This past Wednesday was Beef Day, a day of celebration, started six or seven years ago at the provincial legislature by the provincial government in response to pressure by the ranching industry.
This year the proclamation dedicating the day was presented to Ray Sanders, the director of the Williams Lake campus of Thompson Rivers University, the home campus of the Applied Sustainable Ranching (ASUR) program.
Readers may remember that it was the Cariboo Cattlemen’s Association that pointedly invited TRU to develop a local, hands on practical course that would help prepare another generation of ranchers to take over some of the family livestock enterprises and farming ventures.
The day also celebrated the development of a system of beef raised and processed entirely in B.C. for B.C. consumers. This is part of a B.C. food security strategy.
Various beef industry groups got together to lobby government on the many issues important to their industry and farms in general.
Among the many meetings with government ministers, official opposition critics, and officials was a meeting with the ministers of agriculture, advanced education, and small business (Cariboo North MLA, Coralee Oakes) and Donna Barnett, MLA for Cariboo Chilcotin, Parliamentary Secretary for Rural Development.
The program manager, Jill Watt, and several students, plus members of the Industry Advisory Committee to the program attended this meeting. I am sure that it was a great learning experience for the students. Government was thanked and small asks were put before the ministers.
For me, it was a whole tsunami of memories flooding over me. Time has only partially blotted out the remembrance of the cuts and thrusts of parliament’s verbal “sword fighting.” It is true that the distance between the government benches and the opposition benches is a few sword lengths.
By the way, it is good thing parliamentarians are not armed, given the incident Wednesday in the federal parliament with the Prime Minister pushing and roughing it up with other members.

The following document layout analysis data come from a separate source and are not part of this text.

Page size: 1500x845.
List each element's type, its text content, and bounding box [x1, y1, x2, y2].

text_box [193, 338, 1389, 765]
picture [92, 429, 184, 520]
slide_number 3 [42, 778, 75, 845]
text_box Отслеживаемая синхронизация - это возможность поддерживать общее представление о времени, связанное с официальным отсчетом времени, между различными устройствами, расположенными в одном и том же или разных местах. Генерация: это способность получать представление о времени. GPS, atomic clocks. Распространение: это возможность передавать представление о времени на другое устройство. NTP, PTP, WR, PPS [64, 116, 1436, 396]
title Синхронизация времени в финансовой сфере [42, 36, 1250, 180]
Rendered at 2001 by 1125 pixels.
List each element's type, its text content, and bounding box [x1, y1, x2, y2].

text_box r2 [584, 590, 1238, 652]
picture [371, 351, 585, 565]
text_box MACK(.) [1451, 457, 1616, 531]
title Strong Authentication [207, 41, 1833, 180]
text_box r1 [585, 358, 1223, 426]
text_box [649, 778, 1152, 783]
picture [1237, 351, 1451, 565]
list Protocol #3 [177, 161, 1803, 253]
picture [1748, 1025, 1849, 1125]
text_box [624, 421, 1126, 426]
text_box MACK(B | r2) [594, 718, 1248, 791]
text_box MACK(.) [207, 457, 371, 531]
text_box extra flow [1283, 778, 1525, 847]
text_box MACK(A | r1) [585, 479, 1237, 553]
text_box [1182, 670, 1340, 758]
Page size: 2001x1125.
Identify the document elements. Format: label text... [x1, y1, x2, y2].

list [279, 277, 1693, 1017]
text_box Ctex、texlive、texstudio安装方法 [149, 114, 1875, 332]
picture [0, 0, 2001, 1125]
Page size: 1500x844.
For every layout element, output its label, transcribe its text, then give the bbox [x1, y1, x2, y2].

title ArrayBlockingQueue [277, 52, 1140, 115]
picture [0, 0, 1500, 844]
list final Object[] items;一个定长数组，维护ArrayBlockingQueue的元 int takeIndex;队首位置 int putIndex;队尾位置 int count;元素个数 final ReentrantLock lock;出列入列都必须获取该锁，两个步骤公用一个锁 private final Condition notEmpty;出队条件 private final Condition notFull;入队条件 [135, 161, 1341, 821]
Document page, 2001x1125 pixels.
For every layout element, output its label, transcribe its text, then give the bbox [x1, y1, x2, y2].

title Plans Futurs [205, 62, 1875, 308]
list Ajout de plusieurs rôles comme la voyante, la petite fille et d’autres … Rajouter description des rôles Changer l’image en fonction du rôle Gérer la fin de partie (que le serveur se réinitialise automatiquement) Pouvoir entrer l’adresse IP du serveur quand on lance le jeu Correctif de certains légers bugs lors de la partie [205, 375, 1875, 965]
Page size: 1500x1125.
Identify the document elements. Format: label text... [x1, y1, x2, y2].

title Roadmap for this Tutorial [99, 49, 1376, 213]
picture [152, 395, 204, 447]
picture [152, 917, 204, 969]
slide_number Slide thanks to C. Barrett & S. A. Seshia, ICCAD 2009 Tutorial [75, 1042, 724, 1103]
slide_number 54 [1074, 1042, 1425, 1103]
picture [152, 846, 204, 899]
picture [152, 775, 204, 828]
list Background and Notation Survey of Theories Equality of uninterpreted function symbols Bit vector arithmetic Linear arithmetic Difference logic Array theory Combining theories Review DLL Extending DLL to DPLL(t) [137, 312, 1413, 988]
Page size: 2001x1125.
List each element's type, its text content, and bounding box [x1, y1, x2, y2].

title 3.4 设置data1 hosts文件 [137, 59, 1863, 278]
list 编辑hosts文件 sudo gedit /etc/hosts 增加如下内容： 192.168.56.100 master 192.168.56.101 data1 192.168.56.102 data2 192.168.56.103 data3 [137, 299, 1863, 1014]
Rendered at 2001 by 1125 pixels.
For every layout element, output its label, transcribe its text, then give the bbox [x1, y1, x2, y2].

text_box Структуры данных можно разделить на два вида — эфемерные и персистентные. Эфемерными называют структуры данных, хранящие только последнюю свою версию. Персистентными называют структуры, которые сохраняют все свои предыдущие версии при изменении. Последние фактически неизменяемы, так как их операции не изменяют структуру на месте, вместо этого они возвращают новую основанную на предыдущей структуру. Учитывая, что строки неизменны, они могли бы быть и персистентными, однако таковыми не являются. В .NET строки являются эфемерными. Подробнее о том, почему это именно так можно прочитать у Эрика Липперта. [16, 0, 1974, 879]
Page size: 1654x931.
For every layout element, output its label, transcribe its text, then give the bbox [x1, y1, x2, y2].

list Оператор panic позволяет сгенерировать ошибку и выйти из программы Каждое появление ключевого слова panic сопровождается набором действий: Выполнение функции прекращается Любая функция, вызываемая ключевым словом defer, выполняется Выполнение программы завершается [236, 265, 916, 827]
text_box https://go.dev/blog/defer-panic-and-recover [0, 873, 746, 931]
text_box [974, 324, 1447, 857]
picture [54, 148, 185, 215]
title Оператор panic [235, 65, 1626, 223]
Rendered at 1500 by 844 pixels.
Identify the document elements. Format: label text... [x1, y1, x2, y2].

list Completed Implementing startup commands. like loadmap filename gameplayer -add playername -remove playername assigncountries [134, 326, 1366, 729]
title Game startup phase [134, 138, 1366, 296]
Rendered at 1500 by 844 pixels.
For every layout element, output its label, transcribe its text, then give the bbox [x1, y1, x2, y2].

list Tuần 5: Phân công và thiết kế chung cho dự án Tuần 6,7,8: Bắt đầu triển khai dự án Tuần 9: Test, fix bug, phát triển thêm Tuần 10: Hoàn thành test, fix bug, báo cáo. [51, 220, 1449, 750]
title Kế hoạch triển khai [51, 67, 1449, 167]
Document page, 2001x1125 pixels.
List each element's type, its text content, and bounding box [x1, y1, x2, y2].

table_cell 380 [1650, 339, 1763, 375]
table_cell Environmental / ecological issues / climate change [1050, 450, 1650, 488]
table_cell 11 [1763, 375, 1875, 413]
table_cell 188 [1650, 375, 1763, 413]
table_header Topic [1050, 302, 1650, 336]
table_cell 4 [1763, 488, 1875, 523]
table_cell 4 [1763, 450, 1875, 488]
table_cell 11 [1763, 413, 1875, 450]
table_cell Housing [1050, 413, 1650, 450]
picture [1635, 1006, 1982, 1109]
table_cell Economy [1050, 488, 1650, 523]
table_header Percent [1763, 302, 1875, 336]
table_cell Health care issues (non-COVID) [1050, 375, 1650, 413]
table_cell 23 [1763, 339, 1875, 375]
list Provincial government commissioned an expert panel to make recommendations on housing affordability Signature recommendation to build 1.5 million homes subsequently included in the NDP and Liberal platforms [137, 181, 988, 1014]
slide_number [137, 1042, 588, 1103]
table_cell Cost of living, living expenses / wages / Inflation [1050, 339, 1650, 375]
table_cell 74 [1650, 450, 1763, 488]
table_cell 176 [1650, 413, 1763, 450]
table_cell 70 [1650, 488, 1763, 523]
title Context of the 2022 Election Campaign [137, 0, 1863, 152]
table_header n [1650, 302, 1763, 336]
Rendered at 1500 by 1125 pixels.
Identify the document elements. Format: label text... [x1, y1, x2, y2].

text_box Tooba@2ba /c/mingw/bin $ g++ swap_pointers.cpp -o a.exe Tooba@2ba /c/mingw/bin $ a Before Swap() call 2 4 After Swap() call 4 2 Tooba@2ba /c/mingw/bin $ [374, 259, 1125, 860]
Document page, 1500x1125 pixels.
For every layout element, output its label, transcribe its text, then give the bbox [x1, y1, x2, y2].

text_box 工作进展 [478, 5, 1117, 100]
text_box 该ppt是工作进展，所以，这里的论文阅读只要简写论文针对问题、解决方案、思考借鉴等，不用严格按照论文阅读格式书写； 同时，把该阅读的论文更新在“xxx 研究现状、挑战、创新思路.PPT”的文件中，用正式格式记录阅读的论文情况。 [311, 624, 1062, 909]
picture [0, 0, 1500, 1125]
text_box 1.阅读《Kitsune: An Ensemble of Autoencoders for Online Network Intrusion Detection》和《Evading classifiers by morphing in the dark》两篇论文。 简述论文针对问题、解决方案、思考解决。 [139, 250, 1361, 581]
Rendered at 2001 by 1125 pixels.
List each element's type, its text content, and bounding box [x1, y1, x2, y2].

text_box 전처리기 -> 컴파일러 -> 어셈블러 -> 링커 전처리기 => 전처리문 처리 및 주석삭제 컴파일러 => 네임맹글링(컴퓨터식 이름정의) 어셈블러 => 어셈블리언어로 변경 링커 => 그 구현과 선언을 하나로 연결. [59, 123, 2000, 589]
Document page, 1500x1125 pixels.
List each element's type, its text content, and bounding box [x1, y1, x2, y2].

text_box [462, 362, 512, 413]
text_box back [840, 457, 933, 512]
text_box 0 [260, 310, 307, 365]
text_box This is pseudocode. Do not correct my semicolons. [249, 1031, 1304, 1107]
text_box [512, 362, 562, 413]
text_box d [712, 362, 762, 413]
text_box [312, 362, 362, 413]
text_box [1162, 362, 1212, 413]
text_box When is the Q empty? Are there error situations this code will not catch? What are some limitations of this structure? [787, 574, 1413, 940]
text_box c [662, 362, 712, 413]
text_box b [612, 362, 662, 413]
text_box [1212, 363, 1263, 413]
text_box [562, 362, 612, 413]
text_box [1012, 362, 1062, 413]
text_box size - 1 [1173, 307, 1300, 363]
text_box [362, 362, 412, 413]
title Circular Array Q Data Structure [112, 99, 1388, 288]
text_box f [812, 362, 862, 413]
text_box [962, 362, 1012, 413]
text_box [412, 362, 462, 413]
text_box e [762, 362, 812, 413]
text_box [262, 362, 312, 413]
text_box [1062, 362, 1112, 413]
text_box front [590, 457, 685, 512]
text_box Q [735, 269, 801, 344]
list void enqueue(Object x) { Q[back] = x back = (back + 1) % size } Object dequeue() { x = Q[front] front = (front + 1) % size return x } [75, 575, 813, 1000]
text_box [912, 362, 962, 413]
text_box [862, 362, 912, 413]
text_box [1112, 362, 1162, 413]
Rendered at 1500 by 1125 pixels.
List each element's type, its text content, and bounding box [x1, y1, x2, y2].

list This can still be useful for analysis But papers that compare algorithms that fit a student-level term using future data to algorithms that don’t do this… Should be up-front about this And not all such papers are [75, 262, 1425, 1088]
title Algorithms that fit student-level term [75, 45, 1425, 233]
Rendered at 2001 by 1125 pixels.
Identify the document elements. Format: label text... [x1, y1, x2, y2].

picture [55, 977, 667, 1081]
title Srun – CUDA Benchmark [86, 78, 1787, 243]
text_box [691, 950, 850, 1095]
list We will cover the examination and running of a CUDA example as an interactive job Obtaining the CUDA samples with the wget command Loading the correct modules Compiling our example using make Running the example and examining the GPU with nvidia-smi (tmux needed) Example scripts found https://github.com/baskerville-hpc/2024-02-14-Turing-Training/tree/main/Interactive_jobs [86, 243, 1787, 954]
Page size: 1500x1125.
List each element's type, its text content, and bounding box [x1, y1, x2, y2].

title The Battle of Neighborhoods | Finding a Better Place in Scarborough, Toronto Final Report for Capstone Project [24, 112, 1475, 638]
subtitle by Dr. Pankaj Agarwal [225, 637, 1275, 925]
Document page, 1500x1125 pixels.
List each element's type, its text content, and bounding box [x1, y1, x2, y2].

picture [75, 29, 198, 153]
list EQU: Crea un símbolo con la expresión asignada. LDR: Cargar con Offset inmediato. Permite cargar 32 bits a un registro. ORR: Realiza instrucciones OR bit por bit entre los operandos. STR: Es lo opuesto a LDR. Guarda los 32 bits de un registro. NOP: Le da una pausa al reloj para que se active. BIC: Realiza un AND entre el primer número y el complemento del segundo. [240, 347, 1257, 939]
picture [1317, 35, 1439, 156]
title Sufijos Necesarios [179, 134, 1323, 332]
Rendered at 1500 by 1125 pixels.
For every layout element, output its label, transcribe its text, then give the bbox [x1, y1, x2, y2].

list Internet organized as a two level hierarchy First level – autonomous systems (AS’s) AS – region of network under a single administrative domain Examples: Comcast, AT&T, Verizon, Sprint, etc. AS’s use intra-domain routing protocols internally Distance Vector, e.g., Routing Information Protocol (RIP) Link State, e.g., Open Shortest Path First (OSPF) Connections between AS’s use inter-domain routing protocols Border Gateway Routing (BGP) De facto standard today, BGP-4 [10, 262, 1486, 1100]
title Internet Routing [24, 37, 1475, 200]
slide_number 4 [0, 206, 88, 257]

All the way down to Victoria I saw first crops of hay put up, strawberries at market and full blossom on the Broome. Just a reminder that we farm in the North.
The “coup de grace” for me was sitting on the floor of the legislature where former members get to sit and witnessing the grueling question period that where opposition members try to pin down cabinet ministers on the issues of the day.
When I entered that chamber as a minister, it was usually with a lot of Adrenalin running in my veins, ready to verbally fight back after some attack from the opposition benches. No adrenalin this time. Thankfully memories don’t create the same anxiety as the former reality did.
Many members asked me if I missed the place. The answer was a resounding “no.”
David Zirnhelt is a member of the Cariboo Cattlemen’s Association and chair of the advisory committee for the Applied Sustainable Ranching program which started at Thompson Rivers University in Williams Lake this January.